#### [EXERCISE 1]
In the code analysis documentation, what timeout protects each individual file analysis?
#### [EXERCISE 2]
Continue the code analysis documentation from the point where it stops.

#### [TEXT PASSAGE]
Content starts

The analysis workflow follows these sequential steps:

Repository Cloning - Clone GitHub repository to temporary directory
URL Parsing - Extract owner, repository name, and URL from GitHub URL
Structure Analysis - Analyze file tree with include/exclude filtering
File Extraction - Extract code files organized by language
Language Analysis - Route files to language-specific analyzers in parallel
- Python files → AST analysis
- JS/TS files → tree-sitter analysis
- Java files → tree-sitter analysis
- PHP files → tree-sitter + namespace resolver
- C/C++/C# files → tree-sitter analysis
Result Consolidation - Merge functions and relationships from all languages
Relationship Resolution - Match function calls to definitions
Deduplication - Remove duplicate call relationships
Visualization - Generate Cytoscape.js-compatible graph data
Cleanup - Remove temporary directory
Return Results - Package into AnalysisResult object

Error Handling & Resilience

Timeout Protection

Individual file analysis is protected with 30-second timeout:

Prevents hangs on very large or problematic files
Platform-aware (Unix signal-based, Windows-compatible)
Logs warning and continues to next file

Per-File Error Handling

# Each file analysis wrapped in try-catch
try:
    self._analyze_code_file(repo_dir, file_info)
    files_analyzed += 1
except Exception as e:
    files_failed += 1
    logger.warning(f"Failed to analyze {file_path}: {str(e)}")
    # Continue with next file

Repository Cleanup

Tracks all temporary directories
Automatic cleanup on AnalysisService destruction
Explicit cleanup_all() method available
Defensive error handling during cleanup

Language Filtering Safety

Silently skips unsupported languages
Reports unsupported file counts in summary
Continues analysis with supported languages

Integration with System

Dependent Modules

Input Dependencies:

language_analyzers - Provides language-specific AST parsing functions
dependency_analyzer_models - Provides Node and CallRelationship data models
dependency_analyzer_utils - Provides utility functions and patterns

Output Dependencies:

documentation_generation - Consumes AnalysisResult to generate documentation
dependency_graph_construction - Uses analysis data for graph operations

Output Integration

AnalysisResult feeds into:

documentation_generation: Uses functions, relationships, and file tree to generate documentation
Frontend: Visualization data rendered in web UI via Cytoscape.js
API Responses: Serialized for JSON response to clients

Usage Patterns

Pattern 1: Full Repository Analysis

from codewiki.src.be.dependency_analyzer.analysis.analysis_service import AnalysisService

service = AnalysisService()

Content ends

Items from a data source:
Content starts

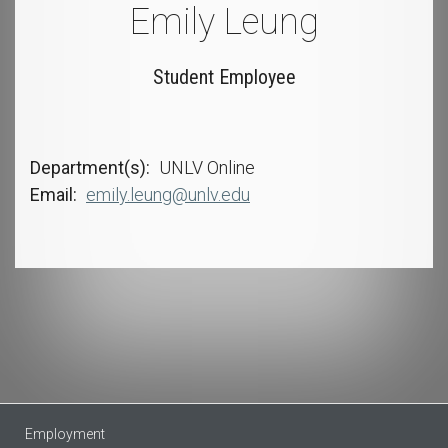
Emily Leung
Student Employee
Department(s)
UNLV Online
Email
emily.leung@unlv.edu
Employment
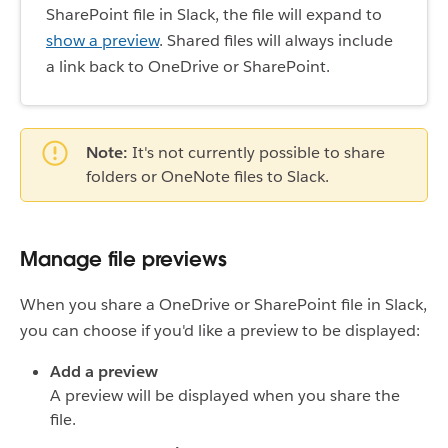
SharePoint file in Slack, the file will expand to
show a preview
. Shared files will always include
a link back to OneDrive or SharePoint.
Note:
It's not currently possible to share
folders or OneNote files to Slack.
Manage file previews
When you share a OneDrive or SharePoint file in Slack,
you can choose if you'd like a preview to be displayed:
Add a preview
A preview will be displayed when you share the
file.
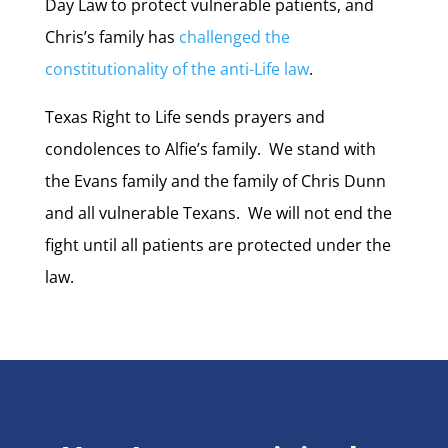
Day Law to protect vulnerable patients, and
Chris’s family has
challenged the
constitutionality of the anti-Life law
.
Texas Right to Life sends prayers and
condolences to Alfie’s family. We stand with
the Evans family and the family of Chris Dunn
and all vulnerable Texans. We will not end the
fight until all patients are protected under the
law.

Content ends
Content starts

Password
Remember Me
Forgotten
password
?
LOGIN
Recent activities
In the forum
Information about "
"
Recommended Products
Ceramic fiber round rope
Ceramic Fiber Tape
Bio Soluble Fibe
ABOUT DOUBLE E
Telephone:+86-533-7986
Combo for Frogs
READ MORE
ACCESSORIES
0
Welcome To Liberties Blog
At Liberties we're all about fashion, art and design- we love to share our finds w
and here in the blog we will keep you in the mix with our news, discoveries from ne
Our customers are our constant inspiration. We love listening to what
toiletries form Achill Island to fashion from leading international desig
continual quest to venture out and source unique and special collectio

Content ends
Content starts

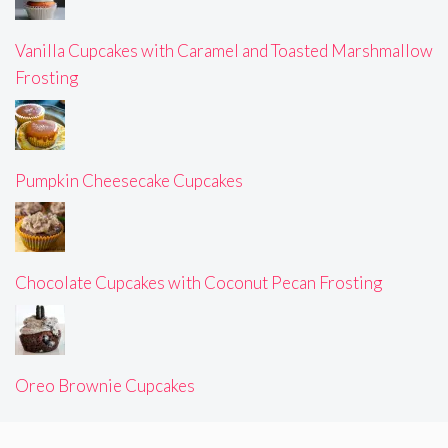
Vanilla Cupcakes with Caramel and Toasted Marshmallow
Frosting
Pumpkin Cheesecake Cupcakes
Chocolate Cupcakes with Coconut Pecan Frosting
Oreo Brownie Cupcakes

Content ends

#### [TASK RESPONSE 1]
30 seconds

#### [TASK RESPONSE 2]
result = service.analyze_repository_full(
    github_url="https://github.com/user/repo",
    include_patterns=["*.py", "*.js"],
    exclude_patterns=["*test*", "*spec*"]
)

# Access results
print(f"Functions: {len(result.functions)}")
print(f"Relationships: {len(result.relationships)}")
print(f"Visualization ready: {result.visualization is not None}")

Pattern 2: Structure-Only Analysis

result = service.analyze_repository_structure_only(
    github_url="https://github.com/user/repo"
)

# Quick overview without call graph
print(f"Total files: {result['file_summary']['total_files']}")
print(f"File tree: {result['file_tree']}")

Pattern 3: Local Repository Analysis

result = service.analyze_local_repository(
    repo_path="/path/to/local/repo",
    max_files=50,
    languages=["python", "javascript"]
)

# Fast analysis of pre-cloned repository
print(f"Nodes: {len(result['nodes'])}")
print(f"Relationships: {len(result['relationships'])}")

Configuration & Customization

Include/Exclude Patterns

RepoAnalyzer constructor:

analyzer = RepoAnalyzer(
    include_patterns=["*.py", "src/**/*.py"],  # Only these files
    exclude_patterns=["*test*", "__pycache__"]  # Additionally ignore these
)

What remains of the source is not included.